Wednesday, 15 January 2014

Joint Oireachtas Committee on Education and Social Protection

General Scheme of Education (Admission to Schools) Bill 2013: Discussion (Resumed)

2:00 pm

Sr. Marie Céline Clegg:

The specific question related to whether there is a need for legislation given my claim that the majority of schools are compliant at the moment in terms of general legislation pertaining in particular to admissions policies. When the Department of Education and Skills did an audit in 2008 on enrolment policies around the country the outcome was that there was no major concern about admissions policies and their implementation.

On the need for legislation, if we take for example the National Educational Welfare Board guidelines on school code of behaviour, I would argue that they are complied with to the letter in practically every situation. They are a set of guidelines emanating from a piece of primary legislation. What we object to in our submission is the level of detail and the role of the Minister in regard to every aspect of the admissions policy formulation and implementation.

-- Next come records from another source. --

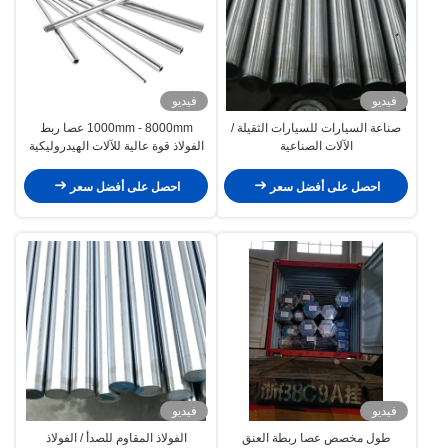
فيديو
فيديو
صناعة السيارات للسيارات الثقيلة /
1000mm - 8000mm عصا ربط
الآلات الصناعية
الفولاذ قوة عالية للآلات الهيدروليكية
احصل على أفضل سعر
احصل على أفضل سعر
فيديو
فيديو
طول مخصص عصا ربطة العنق
الفولاذ المقاوم للصدأ / الفولاذ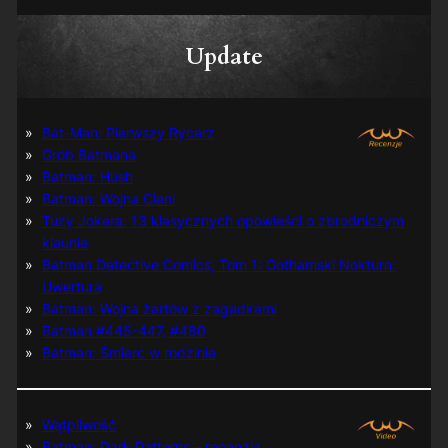
Update
Bat-Man: Pierwszy Rycerz
Grób Batmana
Batman: Hush
Batman: Wojna Cieni
Tuzy Jokera: 13 klasycznych opowieści o zbrodniczym
klaunie
Batman Detective Comics, Tom 1: Gothamski Nokturn:
Uwertura
Batman: Wojna żartów z zagadkami
Batman #445-447, #480
Batman: Śmierć w rodzinie
Wątpliwość
Batman: Dark Patterns – recenzja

With regard to the implementation question, it is evident that patrons take a huge interest in the manner in which boards of management are fulfilling their statutory responsibility. If boards of management are made to feel that they do not have a significant autonomous role to play, guided by main underlying principles which the Minister has every right to formulate, that will undermine the role of the board of management as a statutory body. Boards already act voluntarily. Patrons also have a role in admissions policies and they also act voluntarily. They are not funded by the State for the role they fulfil. It appears that the intention behind the legislation is one of achieving greater inclusiveness, social inclusion and social cohesion but that is achieved as a central tenet of policy and practice not through legislation on its own.